Un roman de Yishaï Sarid publié chez Actes Sud en 2025.
Yishai Sarid est un avocat et romancier israélien, auteur de romans policiers et de littérature générale. Sa notoriété prend son envol lorsqu’il remporte le Grand Prix de littérature policière en 2011 pour Le Poète de Gaza. Je découvre cet auteur avec son roman Le Monstre de la mémoire publié en 2020. J’ai été impressionnée par ce roman saisissant qui raconte l’histoire d’un historien spécialiste de la Shoah devenu guide des camps de la mort.
Emballée par ce livre, je suis allée faire un petit tour du côté sombre des romans de l’auteur et ce n’était pas pour me déplaire… C’est même tout le contraire. Je vous présente son roman le plus récent : La Nuit du hackeur.
L’histoire :
À l’heure où la puissance monopolistique des géants de la tech est désormais un fait manifeste, La nuit du hackeur apporte une terrible et brillante illustration de notre monde et des choix que chacun peut ou doit faire.
Ce thriller est une saisissante plongée dans les entrailles du Web. Le héros, Ziv, est un surdoué du piratage informatique. C’est un jeune Israélien qui ne vit que par et pour son ordinateur. Son quotidien et, plus vraisemblablement, sa conscience le rongent tant qu’il préfère se noyer dans le travail et les arcanes de la toile. C’est un asocial timide et angoissé. Il présente de surcroit une attitude si distante et froide avec ses pairs que son profil coche toutes les cases du parfait sociopathe. Dans la sphère professionnelle, ses compétences hors normes suscitent pourtant l’admiration. Au début du roman, il est débauché de l’armée pour rejoindre une start-up spécialisée en cybersurveillance.
Dans cette société qui vend ses services à des états étrangers, le travail du jeune homme consiste à « identifier les failles dans les systèmes de protection des téléphones et des ordinateurs pour pouvoir les pirater ». Ainsi avec une insolente facilité, nous le suivons pénétrer le quotidien de chacun, partout dans le monde. Il espionne, flic et épie sans véritable conscience. Il accède à des fichiers, messages, photos et autres mots de passe. Il écoute des appels, regarde ou géolocalise des anonymes. Et qu’il soit en capacité de s’infiltrer dans l’intimité des autres ne le préoccupe nullement. Qui plus est, le patron de sa boîte est sympa. Ses collègues ne sont pas trop mal non plus, et l’argent rentre facilement, alors qu’est-ce qui pourrait déraper ? Ziv semble avoir trouvé le parfait emploi et le parfait équilibre, à savoir vivre dans son monde, distant et imperméable à la souffrance des autres.
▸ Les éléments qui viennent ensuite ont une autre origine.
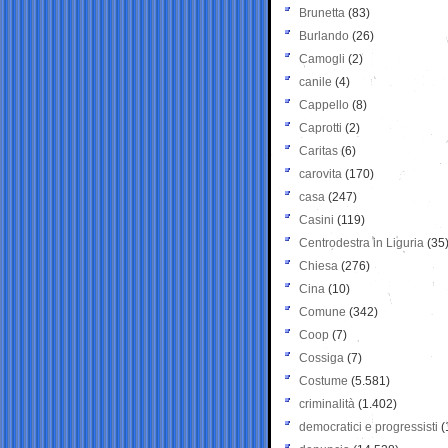
Brunetta
(83)
Burlando
(26)
Camogli
(2)
canile
(4)
Cappello
(8)
Caprotti
(2)
Caritas
(6)
carovita
(170)
casa
(247)
Casini
(119)
Centrodestra in Liguria
(35
Chiesa
(276)
Cina
(10)
Comune
(342)
Coop
(7)
Cossiga
(7)
Costume
(5.581)
criminalità
(1.402)
democratici e progressisti
(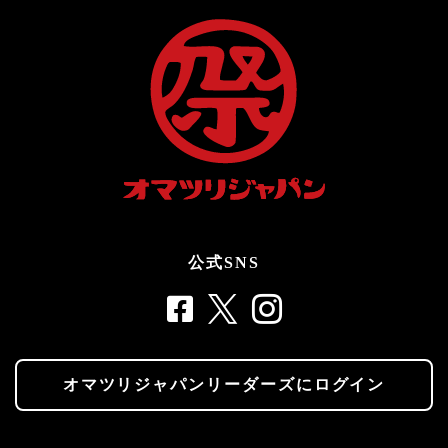
公式SNS
オマツリジャパンリーダーズにログイン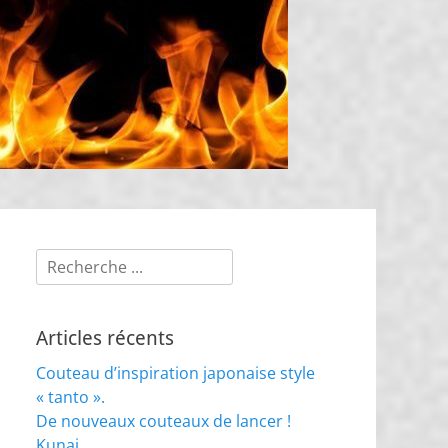
Rechercher :
Articles récents
Couteau d’inspiration japonaise style
« tanto ».
De nouveaux couteaux de lancer !
Kunai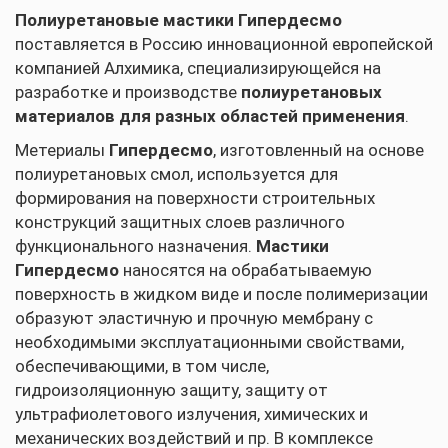
Полиуретановые мастики Гипердесмо
поставляется в Россию инновационной европейской
компанией Алхимика, специализирующейся на
разработке и производстве
полиуретановых
материалов для разных областей применения
.
Метериалы
Гипердесмо
, изготовленный на основе
полиуретановых смол, используется для
формирования на поверхности строительных
конструкций защитных слоев различного
функционального назначения.
Мастики
Гипердесмо
наносятся на обрабатываемую
поверхность в жидком виде и после полимеризации
образуют эластичную и прочную мембрану с
необходимыми эксплуатационными свойствами,
обеспечивающими, в том числе,
гидроизоляционную защиту, защиту от
ультрафиолетового излучения, химических и
механических воздействий и пр. В комплексе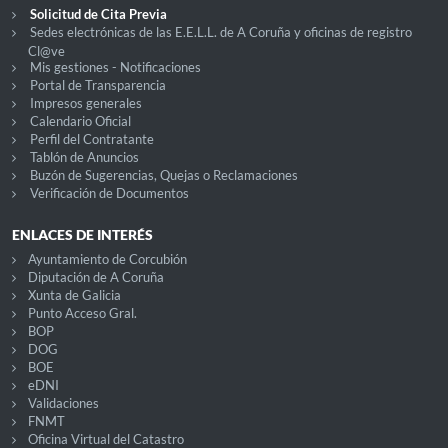
Solicitud de Cita Previa
Sedes electrónicas de las E.E.L.L. de A Coruña y oficinas de registro
Cl@ve
Mis gestiones - Notificaciones
Portal de Transparencia
Impresos generales
Calendario Oficial
Perfil del Contratante
Tablón de Anuncios
Buzón de Sugerencias, Quejas o Reclamaciones
Verificación de Documentos
ENLACES DE INTERÉS
Ayuntamiento de Corcubión
Diputación de A Coruña
Xunta de Galicia
Punto Acceso Gral.
BOP
DOG
BOE
eDNI
Validaciones
FNMT
Oficina Virtual del Catastro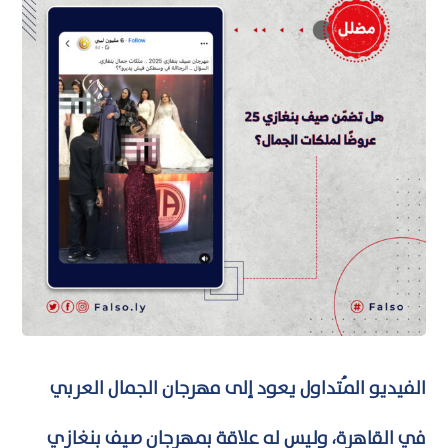
الفيديو المُتداول يعود إلى مهرجان الجمال العربي
في القاهرة، وليس له علاقة بمهرجان صيف بنغازي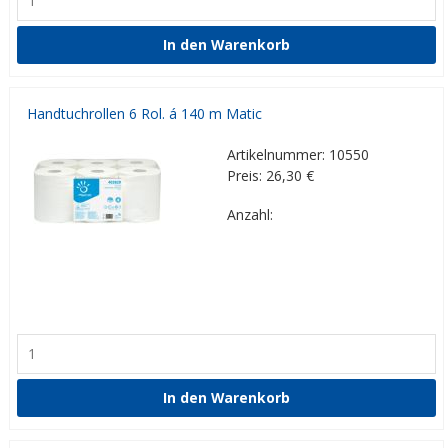
Handtuchrollen 6 Rol. á 140 m Matic
Artikelnummer: 10550
Preis: 26,30
€
Anzahl:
Le jour où son chef décide de l’envoyer dans un obscur pays d’Europe de l’Est pour y développer un programme pour « cybersurveiller » des gens présentés comme des criminels, son monde va peu à peu vaciller… Sa conscience se réveillera-t-elle ?
Sans en dévoiler davantage, je peux juste affirmer que La nuit du hackeur est un polar à la fois très malin et très effrayant.
- Très malin à cause du choix du narrateur : Ziv devrait être une véritable pourriture. Son profil présente toutes les caractéristiques du parfait psychopathe. Et pourtant au fil des pages, le regard du lecteur semble s’adoucir vis-à-vis d’un personnage qui semble s’humaniser. Aurait-il en fait une conscience ?
- Très effrayant parce que ne nous y trompons pas : si le narrateur n’est qu’un personnage fictif qui joue les supers espions dans des pays qui n’existent pas, et si le nom de Pegasus (logiciel espion installé à distance) n’est jamais prononcé, ce roman interroge sans détours sur des outils et des services aujourd’hui bien réels.
Et à travers ce narrateur, l’auteur révèle ni plus ni moins l’existence d’ingénieurs qui développent de nos jours des logiciels espions à des fins éminemment problématiques.
Un polar qui certes fait froid dans le dos mais terriblement efficace qui donne à réfléchir sur les déviantes profondeurs de la high-tech d’aujourd’hui.